### How is it possible that we haven't discovered anything in the Oort cloud yet?

• The Oort cloud is a hypothetical cloud of small icy bodies surrounding the Sun at more than 1000 AU. It is thought to be a vast reservoir of comets that occasionally get disrupted, sending comets towards the inner solar system.

I would guess that there are stellar occultations where a body from the Oort cloud passes in front of a background star, obscuring its light. This makes it surprising to me that we haven't detected any objects in the Oort cloud. Perhaps the sensitivity of our instruments is not high enough? Perhaps that in spite of the large number of objects that should exist in the Oort cloud, these occultations are actually infrequent, and you would have to wait tens of years before seeing one? Perhaps nobody has combed the data to find such signals?

Would any of our existing telescopes have been able to pick up the occultation if it was pointed in the right direction at the right time?

I think the keyword here is "small". Would the occultation of a star by a small body at that distance even be detectable? Even if it was detected by something like the Kepler mission https://www.nasa.gov/mission_pages/kepler/overview/index.html would it be possible to tell the difference between the small body in the Oort cloud and a planet on a long orbit around the star?

We should never forget that the lack of objects discovered is, itself, a discovery. Science does not always need Eureka! moments to advance.

At 1000AU, a 100km wide asteroid (large, for an Oort Cloud object!) is about 1E+9 times smaller than it is distant. This is a bit like trying to find a 0.3m object on the moon from Earth. For reference, the best lunar **orbiters** capture images at around 0.25m/px - nevermind trying to see this detail all the way from Earth. Most of the Oort cloud is further than this still - up to 50,000AU.

Not sure whether gravitational lensing is likely to work better than occultations.

2 years ago

It's not very surprising that no Oort Cloud objects have been detected via occultations. They're extremely rare, even for our most advanced space-based observatories.
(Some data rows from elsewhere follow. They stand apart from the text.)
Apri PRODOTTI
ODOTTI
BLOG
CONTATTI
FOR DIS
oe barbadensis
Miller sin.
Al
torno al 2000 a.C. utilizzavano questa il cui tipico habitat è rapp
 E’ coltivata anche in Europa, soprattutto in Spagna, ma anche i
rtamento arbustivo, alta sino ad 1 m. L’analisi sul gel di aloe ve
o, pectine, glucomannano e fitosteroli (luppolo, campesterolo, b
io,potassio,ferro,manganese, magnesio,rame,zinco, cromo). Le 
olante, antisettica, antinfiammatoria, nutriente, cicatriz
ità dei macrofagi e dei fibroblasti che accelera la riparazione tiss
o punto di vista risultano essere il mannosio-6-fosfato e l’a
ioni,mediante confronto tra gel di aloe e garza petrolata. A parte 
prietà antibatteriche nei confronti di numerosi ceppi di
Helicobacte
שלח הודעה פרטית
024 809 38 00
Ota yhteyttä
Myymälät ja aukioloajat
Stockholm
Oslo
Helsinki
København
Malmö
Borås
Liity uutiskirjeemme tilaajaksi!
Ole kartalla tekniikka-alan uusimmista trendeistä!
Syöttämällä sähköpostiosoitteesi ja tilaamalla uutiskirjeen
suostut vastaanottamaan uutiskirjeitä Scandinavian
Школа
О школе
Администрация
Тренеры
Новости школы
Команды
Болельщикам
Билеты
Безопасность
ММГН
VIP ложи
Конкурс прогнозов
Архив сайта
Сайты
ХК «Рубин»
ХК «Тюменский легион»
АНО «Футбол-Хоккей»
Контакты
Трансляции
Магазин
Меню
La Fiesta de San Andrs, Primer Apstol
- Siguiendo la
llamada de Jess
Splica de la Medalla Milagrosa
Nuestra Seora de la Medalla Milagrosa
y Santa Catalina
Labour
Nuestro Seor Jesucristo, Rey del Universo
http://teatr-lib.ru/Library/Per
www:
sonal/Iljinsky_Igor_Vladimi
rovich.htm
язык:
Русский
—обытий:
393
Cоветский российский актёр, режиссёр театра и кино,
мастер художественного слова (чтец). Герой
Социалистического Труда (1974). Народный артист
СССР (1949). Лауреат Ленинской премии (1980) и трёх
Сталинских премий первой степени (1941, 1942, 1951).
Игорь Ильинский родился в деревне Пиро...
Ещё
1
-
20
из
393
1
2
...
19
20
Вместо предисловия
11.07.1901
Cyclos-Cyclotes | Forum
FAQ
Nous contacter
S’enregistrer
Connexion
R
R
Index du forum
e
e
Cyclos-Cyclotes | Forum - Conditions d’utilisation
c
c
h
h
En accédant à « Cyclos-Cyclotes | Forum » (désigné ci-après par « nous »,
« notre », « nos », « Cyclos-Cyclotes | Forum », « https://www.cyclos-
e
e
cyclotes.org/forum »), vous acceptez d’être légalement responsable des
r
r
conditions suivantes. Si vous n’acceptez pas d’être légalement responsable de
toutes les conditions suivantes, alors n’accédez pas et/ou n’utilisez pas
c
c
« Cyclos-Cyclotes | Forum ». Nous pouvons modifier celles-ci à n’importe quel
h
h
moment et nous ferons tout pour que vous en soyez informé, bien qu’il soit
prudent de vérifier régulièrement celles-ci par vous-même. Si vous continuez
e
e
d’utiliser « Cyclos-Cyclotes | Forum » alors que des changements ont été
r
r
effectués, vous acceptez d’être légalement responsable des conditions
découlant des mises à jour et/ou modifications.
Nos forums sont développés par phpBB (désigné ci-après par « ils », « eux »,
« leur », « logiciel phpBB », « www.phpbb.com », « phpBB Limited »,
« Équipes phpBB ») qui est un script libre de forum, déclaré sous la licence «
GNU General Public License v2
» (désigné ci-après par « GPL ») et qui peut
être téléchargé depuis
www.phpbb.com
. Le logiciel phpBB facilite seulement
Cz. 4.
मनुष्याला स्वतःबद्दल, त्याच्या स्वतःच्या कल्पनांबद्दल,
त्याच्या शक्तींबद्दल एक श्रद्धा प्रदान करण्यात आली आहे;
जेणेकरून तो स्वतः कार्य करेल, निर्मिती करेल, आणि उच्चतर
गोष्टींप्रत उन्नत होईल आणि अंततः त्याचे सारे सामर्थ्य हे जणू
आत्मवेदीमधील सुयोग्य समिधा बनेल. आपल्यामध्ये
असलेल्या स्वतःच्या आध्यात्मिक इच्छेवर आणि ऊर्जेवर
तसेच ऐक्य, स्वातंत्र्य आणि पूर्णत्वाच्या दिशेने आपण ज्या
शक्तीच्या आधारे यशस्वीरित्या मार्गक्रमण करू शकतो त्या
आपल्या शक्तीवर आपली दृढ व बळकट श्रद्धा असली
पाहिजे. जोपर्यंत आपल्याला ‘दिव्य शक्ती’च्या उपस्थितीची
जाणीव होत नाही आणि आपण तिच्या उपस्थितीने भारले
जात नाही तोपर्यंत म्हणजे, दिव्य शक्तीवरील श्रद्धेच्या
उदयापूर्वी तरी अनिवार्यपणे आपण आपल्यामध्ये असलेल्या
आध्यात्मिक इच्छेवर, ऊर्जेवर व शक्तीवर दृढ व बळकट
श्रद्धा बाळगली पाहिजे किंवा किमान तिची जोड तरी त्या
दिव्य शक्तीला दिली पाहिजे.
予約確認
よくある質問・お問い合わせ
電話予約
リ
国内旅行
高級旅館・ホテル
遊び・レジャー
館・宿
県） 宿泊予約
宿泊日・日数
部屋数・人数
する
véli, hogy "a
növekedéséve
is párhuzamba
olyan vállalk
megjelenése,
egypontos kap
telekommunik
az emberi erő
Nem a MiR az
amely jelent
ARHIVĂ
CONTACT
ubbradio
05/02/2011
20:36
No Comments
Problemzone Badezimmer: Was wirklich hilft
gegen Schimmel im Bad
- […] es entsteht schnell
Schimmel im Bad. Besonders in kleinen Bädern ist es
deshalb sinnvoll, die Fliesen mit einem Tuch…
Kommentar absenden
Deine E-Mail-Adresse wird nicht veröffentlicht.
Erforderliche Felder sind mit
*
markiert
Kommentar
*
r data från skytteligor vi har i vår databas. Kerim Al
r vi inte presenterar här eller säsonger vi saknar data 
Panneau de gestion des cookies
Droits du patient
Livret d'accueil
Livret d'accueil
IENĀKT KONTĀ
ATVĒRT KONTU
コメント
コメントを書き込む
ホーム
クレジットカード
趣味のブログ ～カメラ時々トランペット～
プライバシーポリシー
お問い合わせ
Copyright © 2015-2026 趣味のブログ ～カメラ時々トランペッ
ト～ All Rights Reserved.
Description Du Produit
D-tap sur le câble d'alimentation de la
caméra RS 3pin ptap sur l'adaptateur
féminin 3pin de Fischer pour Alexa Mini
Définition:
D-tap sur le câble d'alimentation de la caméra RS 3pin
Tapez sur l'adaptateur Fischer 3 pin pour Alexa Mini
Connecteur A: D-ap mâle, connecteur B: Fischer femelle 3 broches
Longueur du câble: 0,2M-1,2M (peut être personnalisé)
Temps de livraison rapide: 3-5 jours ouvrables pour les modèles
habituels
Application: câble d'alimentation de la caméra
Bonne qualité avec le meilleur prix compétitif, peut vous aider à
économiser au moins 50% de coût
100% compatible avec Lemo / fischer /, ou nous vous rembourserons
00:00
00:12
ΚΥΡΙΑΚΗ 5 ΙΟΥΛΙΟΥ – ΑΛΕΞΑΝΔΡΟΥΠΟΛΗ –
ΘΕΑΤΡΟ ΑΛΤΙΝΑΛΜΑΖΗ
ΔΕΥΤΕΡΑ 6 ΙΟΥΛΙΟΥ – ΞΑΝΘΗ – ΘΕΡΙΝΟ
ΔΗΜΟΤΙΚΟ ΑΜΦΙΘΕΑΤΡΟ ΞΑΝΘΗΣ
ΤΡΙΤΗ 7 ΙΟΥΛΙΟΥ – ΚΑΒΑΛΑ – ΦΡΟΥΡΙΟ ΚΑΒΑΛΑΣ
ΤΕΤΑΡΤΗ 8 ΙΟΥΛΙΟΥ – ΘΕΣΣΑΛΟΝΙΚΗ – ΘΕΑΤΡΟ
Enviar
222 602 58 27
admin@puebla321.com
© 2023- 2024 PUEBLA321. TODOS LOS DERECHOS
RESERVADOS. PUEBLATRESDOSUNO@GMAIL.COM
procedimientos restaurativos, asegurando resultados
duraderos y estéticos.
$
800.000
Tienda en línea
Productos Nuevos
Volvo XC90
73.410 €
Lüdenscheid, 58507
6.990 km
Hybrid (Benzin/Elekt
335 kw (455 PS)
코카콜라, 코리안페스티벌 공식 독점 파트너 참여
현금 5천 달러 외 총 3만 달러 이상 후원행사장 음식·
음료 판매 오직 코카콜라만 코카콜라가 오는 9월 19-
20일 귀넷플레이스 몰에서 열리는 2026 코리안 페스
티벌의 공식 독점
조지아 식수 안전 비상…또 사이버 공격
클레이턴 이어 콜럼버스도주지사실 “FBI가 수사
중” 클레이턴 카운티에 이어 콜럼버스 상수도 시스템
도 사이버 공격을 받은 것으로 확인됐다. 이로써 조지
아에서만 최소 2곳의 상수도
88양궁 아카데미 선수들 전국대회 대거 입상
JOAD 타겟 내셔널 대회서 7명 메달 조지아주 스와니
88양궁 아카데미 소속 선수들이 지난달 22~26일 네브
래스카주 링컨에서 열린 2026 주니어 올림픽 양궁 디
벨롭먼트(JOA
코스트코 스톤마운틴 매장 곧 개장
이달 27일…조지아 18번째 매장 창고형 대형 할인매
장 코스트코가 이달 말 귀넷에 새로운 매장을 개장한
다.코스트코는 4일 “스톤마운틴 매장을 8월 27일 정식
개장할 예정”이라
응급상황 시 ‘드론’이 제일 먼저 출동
According to Ofek & Nakar 2010, published about one year after the launch of Kepler, the telescope would be able to detect between $$0$$ and $$\sim100$$ occultation events of Oort Cloud objects, assuming that it monitored $$\sim10^5$$ stars for a time $$\tau=3$$ years - both of which ended up being underestimates.$$^{\dagger}$$ Part of the reason for the uncertainty is that the parameters of the Oort Cloud are not tightly constrained. Varying the inner radius $$r_{\text{min}}$$ from 1000 to 5000 AU, or varying the index $$\alpha$$ of the number density distribution $$n\propto r^{\alpha}$$ from $$-4$$ to $$-3$$, can produce changes on the expected occultations by a couple orders of magnitude.

The problem becomes apparent when you consider that 1) occultations are intrinsically short and infrequent and 2) they're one-off events. It's not the same as detecting a transiting exoplanet, or observing an expected occultation from a minor planet whose orbit is already known. Therefore, it's hard to tell whether an event is a true occultation or simply a glitch of some sort. The second point of the paper was to present methods for validating possible events.

Ground-based surveys of Kuiper Belt Objects (KBOs) have been performed, but they suffer from atmospheric effects, as you might expect. Given that occultations would last on the order of 1 second, atmospheric scintillation becomes a problem for the high-cadence searches required (Alcock et al.). Given that some ground-based surveys just for KBOs a few kilometers across, like the Taiwanese-American Occultation Survey, have returned no detections (Zhang et al. 2008), it might not be surprising that ground-based Oort Cloud searches are also extremely difficult.

$${\dagger}$$ By comparison, the CoRoT mission, assuming it monitored $$\sim10^4$$ stars over the same period, was expected to detect essentially no occultations, according to the same analysis.